What do I say? How do I address her? (Say nothing until spoken to, then address her as ‘your majesty’ the first time and ‘m’am’ -- rhymes with spam -- thereafter.) Do I say goodbye or thank you? (No. Another bow will suffice as she moves on.)

We were advised the Queen was scheduled to be with us for precisely one hour, not a minute more. It was stressed she had to leave on time to arrive promptly at her next engagement later that afternoon. She had a lot of ground to cover with us and a couple of strategic stops were planned to allow her to meet carefully selected managers and staff working on the production line. Clearly, the tour had to be timed to the second. So, we placed large wall clocks along the route, each with a strip of black tape in a key location on its face. All concerned knew that when the minute hand reached the black strip on the nearest clock to them, they had to find a way to move the royal party along.

Given the constant threat of the IRA, security was of paramount concern. I was warned several times it would be a monumental disaster and the end of my career should anything happen on IBM turf to the crowned head of half the universe.

When the day arrived, I was part of the reception party waiting at the end of a short line in the lobby. Close by, was a very tall plain-clothes member of an elite Scotland Yard team later to be known as the RPS, The Royal Protection Squad. Other fully armed members of his squad were dotted around the campus and on the tops of buildings. We were all on high alert.

Then it happened.

The Queen had just begun climbing the stairs from her car to reception when the officer next to me turned to ask why there were wires trailing across the floor directly in front of where Her Majesty was about to sit and sign the visitors’ book. They were TV cables, I explained. But just then we both began to smell smoke. “What’s that?” he hissed angrily, now very alarmed as the Queen was less than 15 feet away. We both turned and saw smoke beginning to fill the corridor behind us, halfway down the route the Queen would walk in less than five minutes, trailed by a TV camera and a gaggle of VIPs.

We both sprinted down the corridor and were upon the problem in an instant. The smoke seemed to be coming from a service closet. The cop ripped open its door, grabbed a smoking canister on the floor, tightly clutched it to his chest and raced along the route to the exit like a crazed rugby winger racing for a touchdown with me hard on his heels. As we suddenly burst out of the exit’s double-doors in a ringing clamor of noise three minutes later, I saw a police marksman high on a rooftop stand up and train his telescopic sight directly at us. At the same time, hundreds of schoolchildren lining the exit road waiting for the Queen to pass, cheerfully waved at us from a sea of England’s red-white-and-blue Union Jacks.

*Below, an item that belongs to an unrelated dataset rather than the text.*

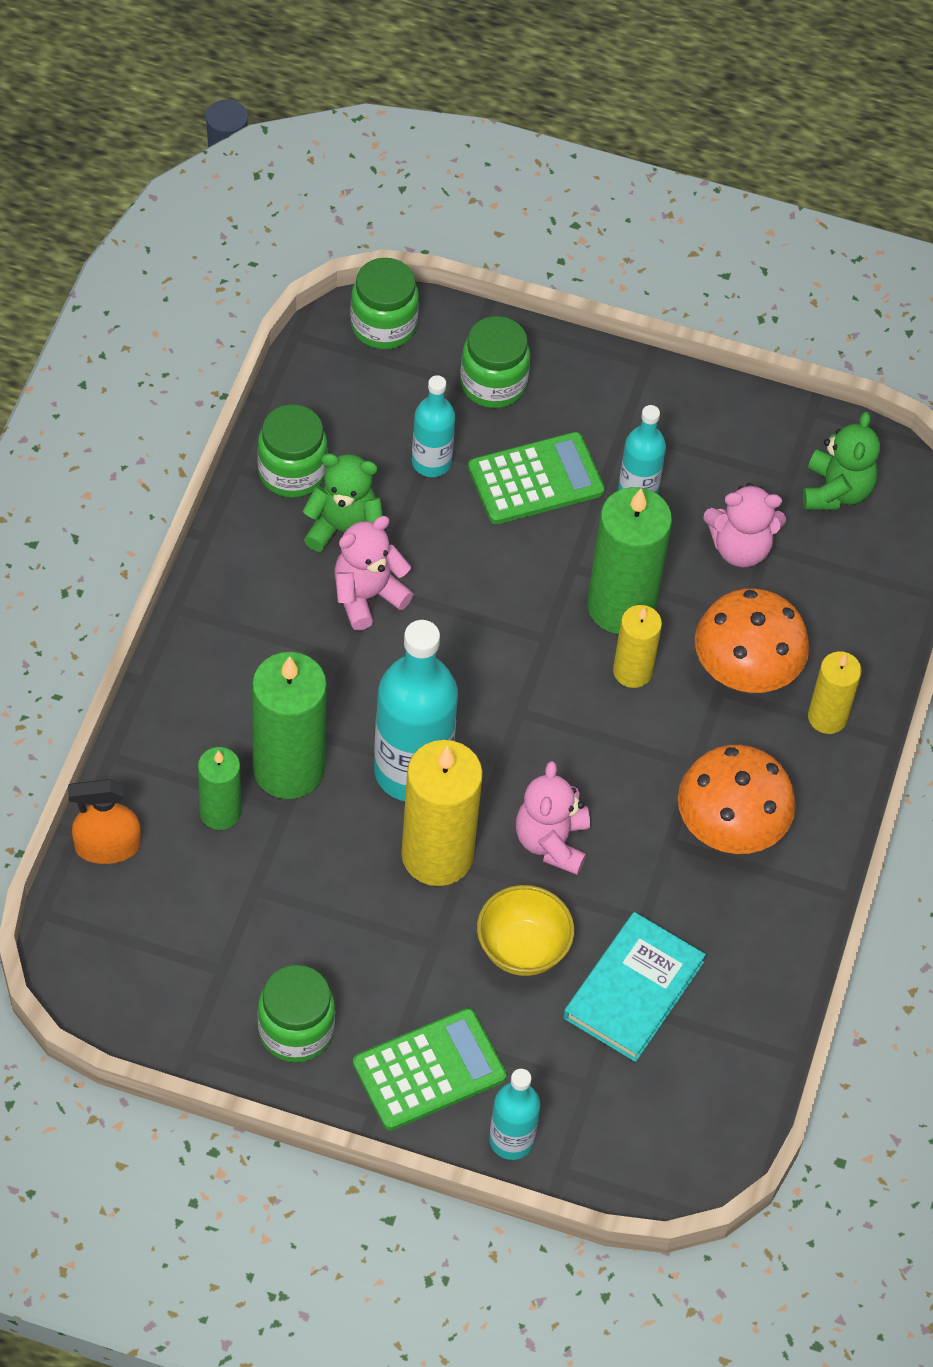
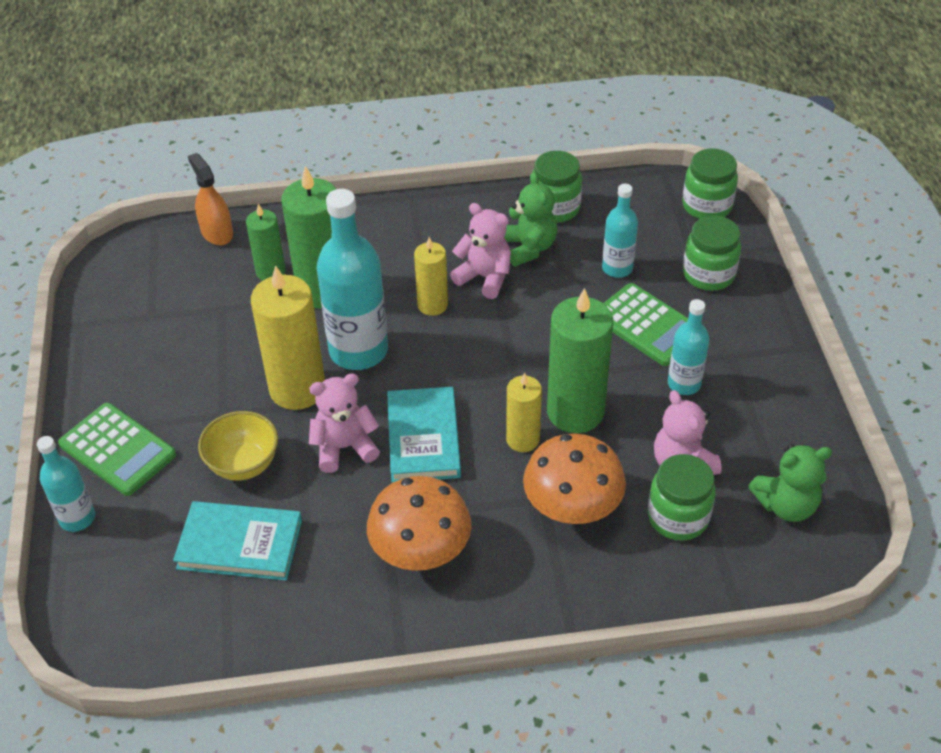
camera: 70 degrees right, 10 degrees down
green jar [258,965,335,1063] -> green jar moved to [648,454,716,541]
yellow candle [808,651,862,734] -> yellow candle moved to [414,237,448,316]
none -> turquoise book [387,387,461,483]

That was the end of the Royal Tour for me. Months of work were over without my being presented to Her Majesty, as expected. Instead, mine was a big moment of another heart-stopping kind.

Apparently, someone about to meet the Queen of England right there at his workstation, was having a nervous smoke moments before she arrived. He had hurriedly tried to snuff it out in the sand of a cannister then quickly shoved the whole thing into the cupboard opposite where he stood. Unfortunately, the cigarette had not gone out but had grown into an ever-thickening bloom of choking gray smoke.

I didn’t see the Queen again or the rest of her party when they left on time 40 minutes later. By then, I was waiting at a nearby hotel putting the finishing touches on a post-visit champagne reception for the brass. When the first of the executives arrived to unwind and celebrate, I anxiously asked if the rest of the tour had gone well, if the Queen had left in one piece, and on time. I was assured the Royal Visit had been a success.

Soon after, I was presented with an 18th Century Georgian silver platter engraved with a commemorative tribute and sent on international assignment to IBM’s European Headquarters in Paris.

I was never to live and work in my home country again.